____ Raw data

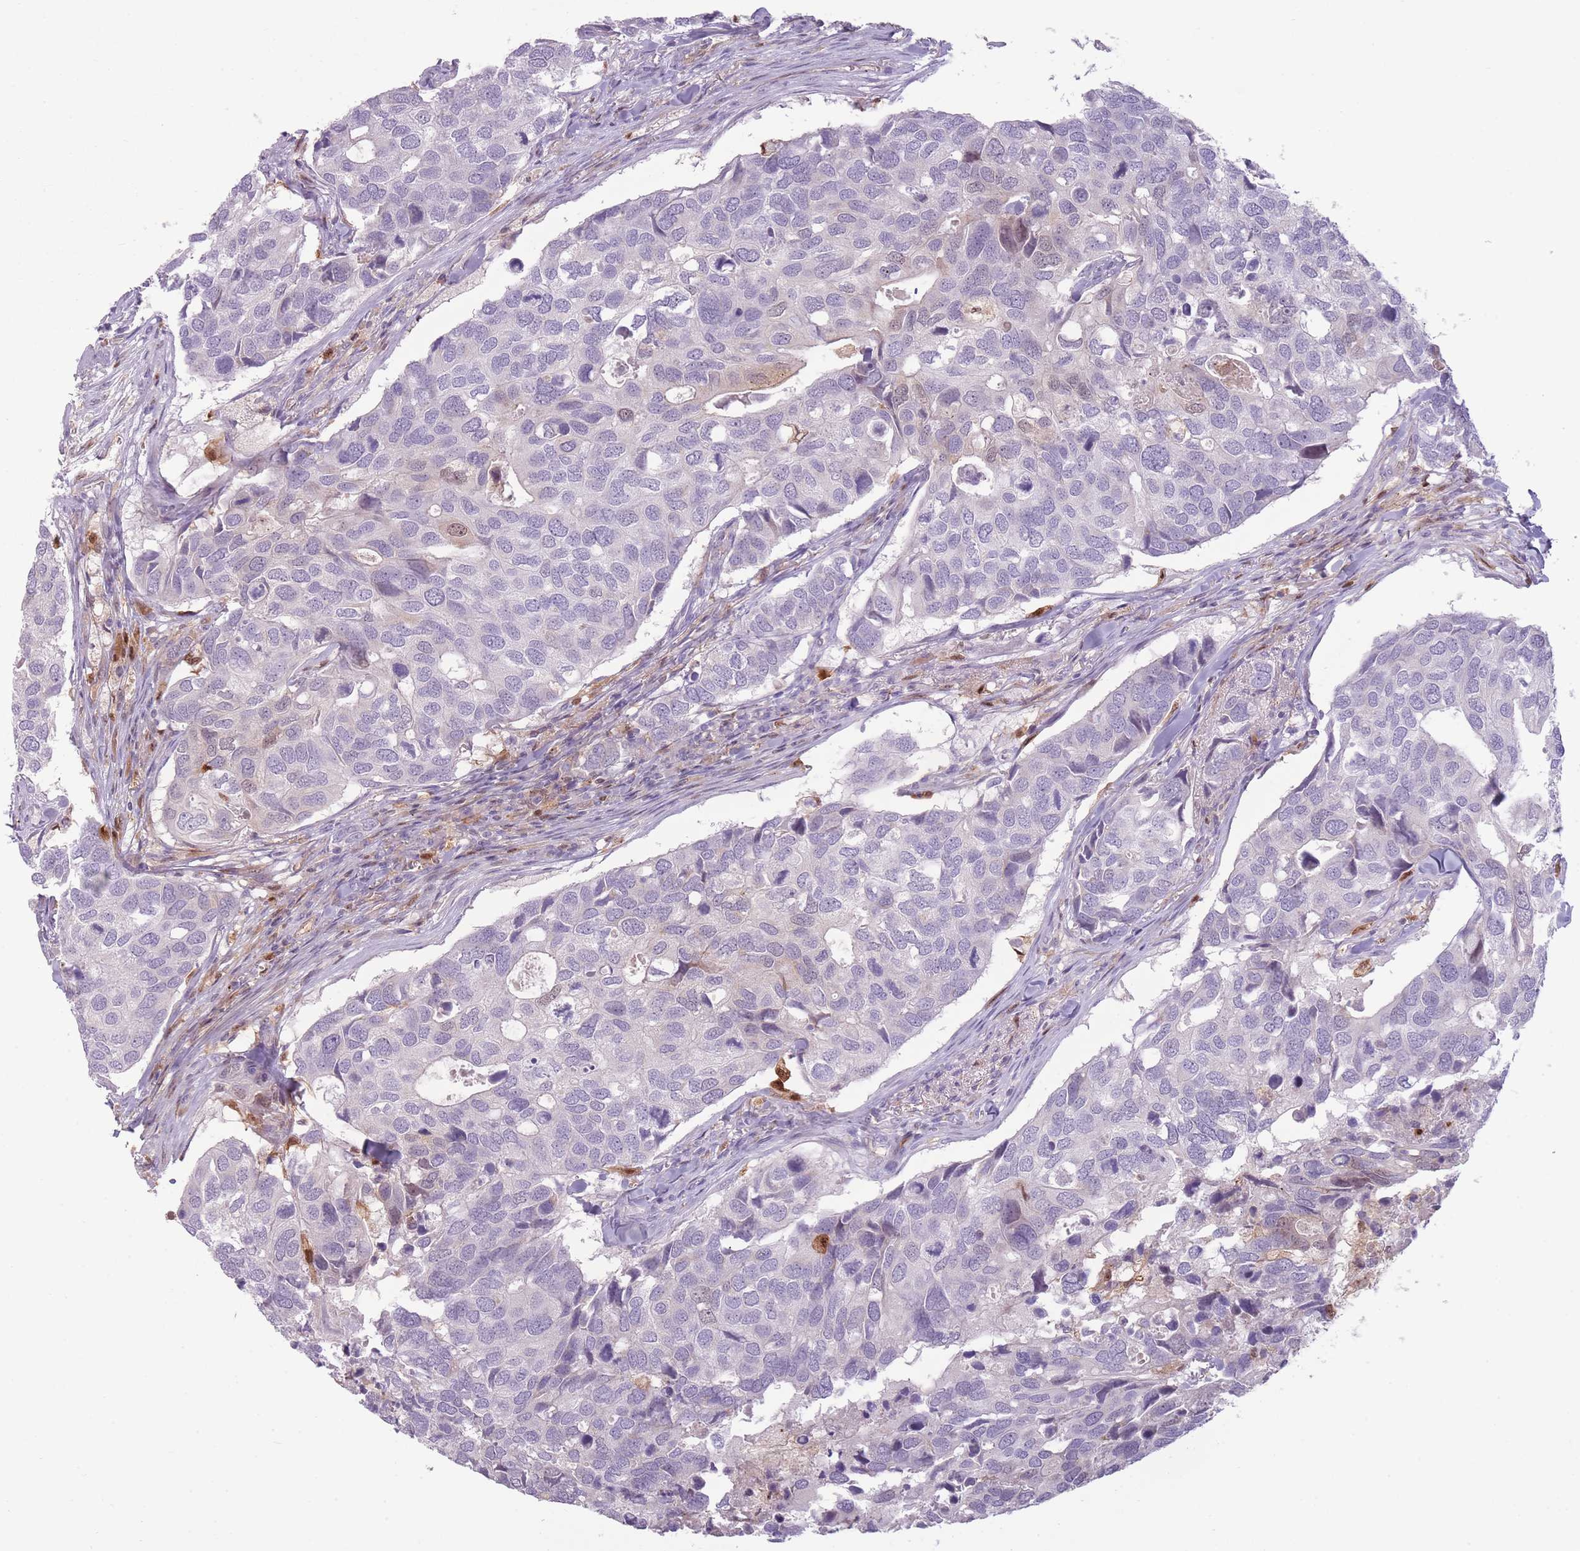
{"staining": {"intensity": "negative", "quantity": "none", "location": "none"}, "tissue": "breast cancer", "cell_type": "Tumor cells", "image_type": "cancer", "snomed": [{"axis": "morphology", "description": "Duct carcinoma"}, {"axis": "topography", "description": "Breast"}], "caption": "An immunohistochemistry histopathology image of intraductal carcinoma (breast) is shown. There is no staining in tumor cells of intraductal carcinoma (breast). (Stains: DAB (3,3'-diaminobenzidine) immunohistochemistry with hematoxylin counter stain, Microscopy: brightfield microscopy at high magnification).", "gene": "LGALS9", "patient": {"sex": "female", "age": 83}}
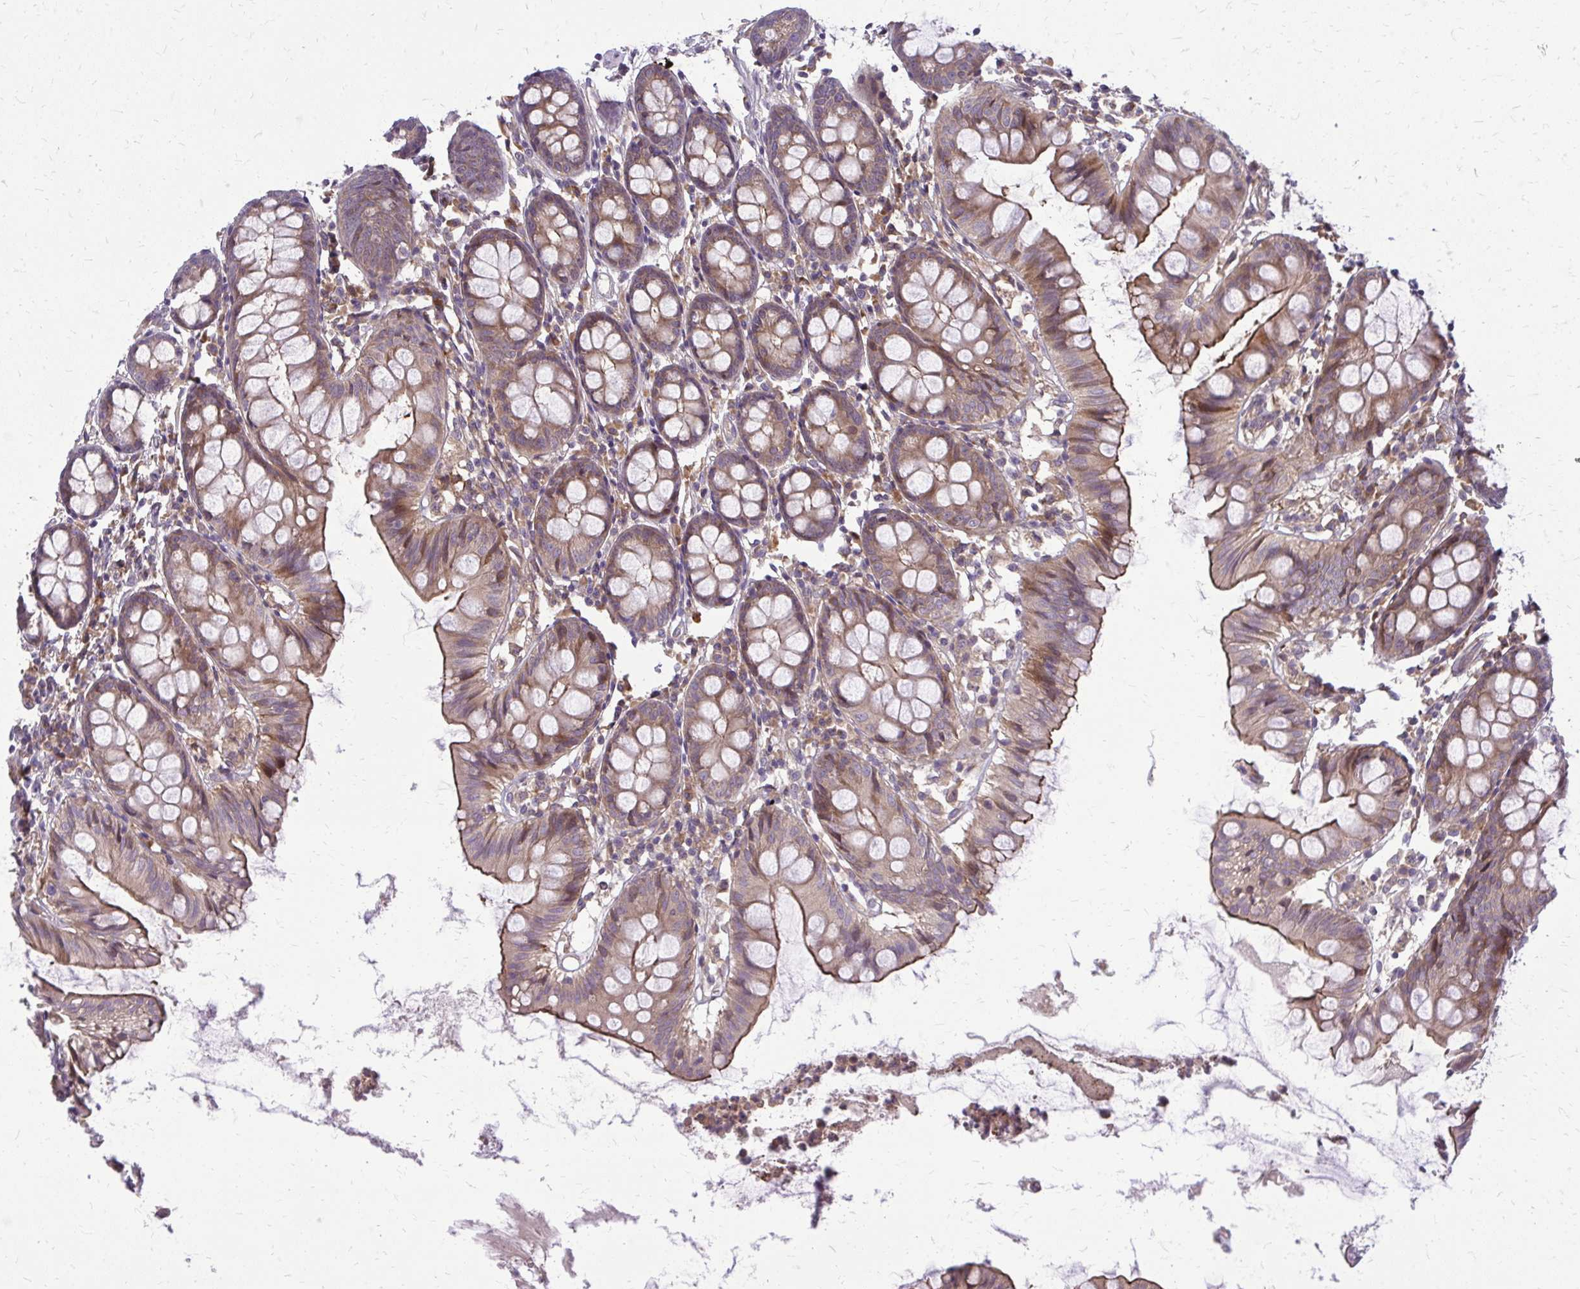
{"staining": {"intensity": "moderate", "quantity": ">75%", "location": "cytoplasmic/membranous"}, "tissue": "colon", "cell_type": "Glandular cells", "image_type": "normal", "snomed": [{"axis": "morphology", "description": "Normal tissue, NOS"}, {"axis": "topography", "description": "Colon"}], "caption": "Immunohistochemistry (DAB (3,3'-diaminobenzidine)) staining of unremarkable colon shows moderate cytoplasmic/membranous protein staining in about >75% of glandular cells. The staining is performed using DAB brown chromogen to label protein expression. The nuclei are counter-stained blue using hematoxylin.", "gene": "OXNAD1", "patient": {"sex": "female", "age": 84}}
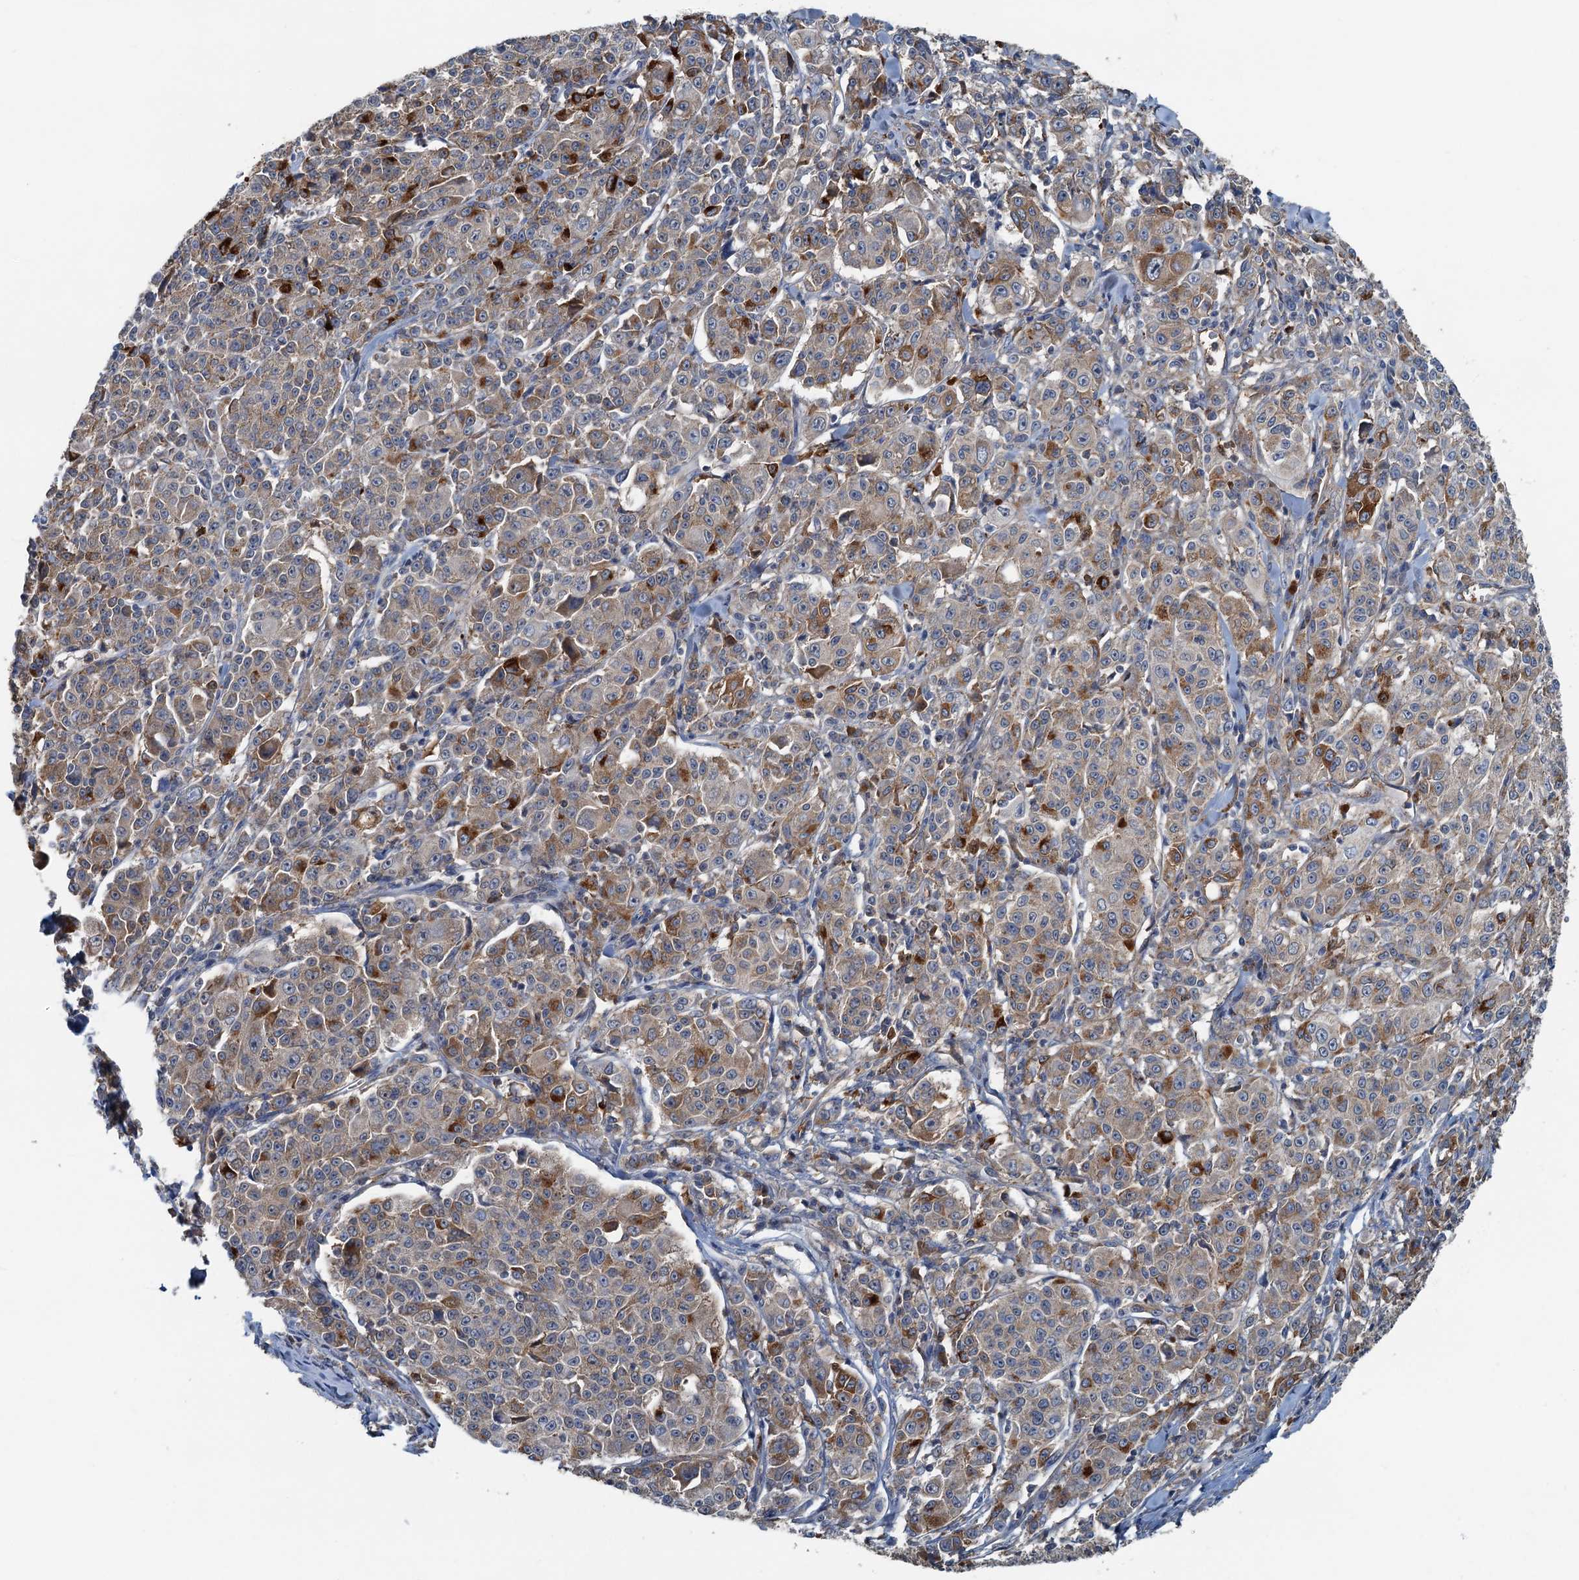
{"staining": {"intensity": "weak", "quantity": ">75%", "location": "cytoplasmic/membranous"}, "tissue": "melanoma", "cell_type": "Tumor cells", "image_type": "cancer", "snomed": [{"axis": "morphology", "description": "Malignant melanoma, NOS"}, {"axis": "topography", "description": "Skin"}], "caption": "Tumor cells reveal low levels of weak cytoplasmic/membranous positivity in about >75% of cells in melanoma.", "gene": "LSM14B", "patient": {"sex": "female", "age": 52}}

________

**Prompt:** Write out the whole listing exactly, and drop the pictures.

**Solution for this problem:**
{"staining": {"intensity": "negative", "quantity": "none", "location": "none"}, "tissue": "breast cancer", "cell_type": "Tumor cells", "image_type": "cancer", "snomed": [{"axis": "morphology", "description": "Duct carcinoma"}, {"axis": "topography", "description": "Breast"}], "caption": "An immunohistochemistry histopathology image of intraductal carcinoma (breast) is shown. There is no staining in tumor cells of intraductal carcinoma (breast). (Stains: DAB (3,3'-diaminobenzidine) immunohistochemistry with hematoxylin counter stain, Microscopy: brightfield microscopy at high magnification).", "gene": "LGALS9", "patient": {"sex": "female", "age": 83}}
{"staining": {"intensity": "moderate", "quantity": ">75%", "location": "cytoplasmic/membranous"}, "tissue": "colon", "cell_type": "Glandular cells", "image_type": "normal", "snomed": [{"axis": "morphology", "description": "Normal tissue, NOS"}, {"axis": "topography", "description": "Colon"}], "caption": "Immunohistochemistry (DAB (3,3'-diaminobenzidine)) staining of unremarkable colon shows moderate cytoplasmic/membranous protein staining in about >75% of glandular cells. The staining is performed using DAB brown chromogen to label protein expression. The nuclei are counter-stained blue using hematoxylin.", "gene": "OXNAD1", "patient": {"sex": "female", "age": 84}}
{"staining": {"intensity": "weak", "quantity": ">75%", "location": "cytoplasmic/membranous"}, "tissue": "melanoma", "cell_type": "Tumor cells", "image_type": "cancer", "snomed": [{"axis": "morphology", "description": "Malignant melanoma, NOS"}, {"axis": "topography", "description": "Skin"}], "caption": "Tumor cells reveal low levels of weak cytoplasmic/membranous positivity in about >75% of cells in melanoma.", "gene": "LSM14B", "patient": {"sex": "female", "age": 52}}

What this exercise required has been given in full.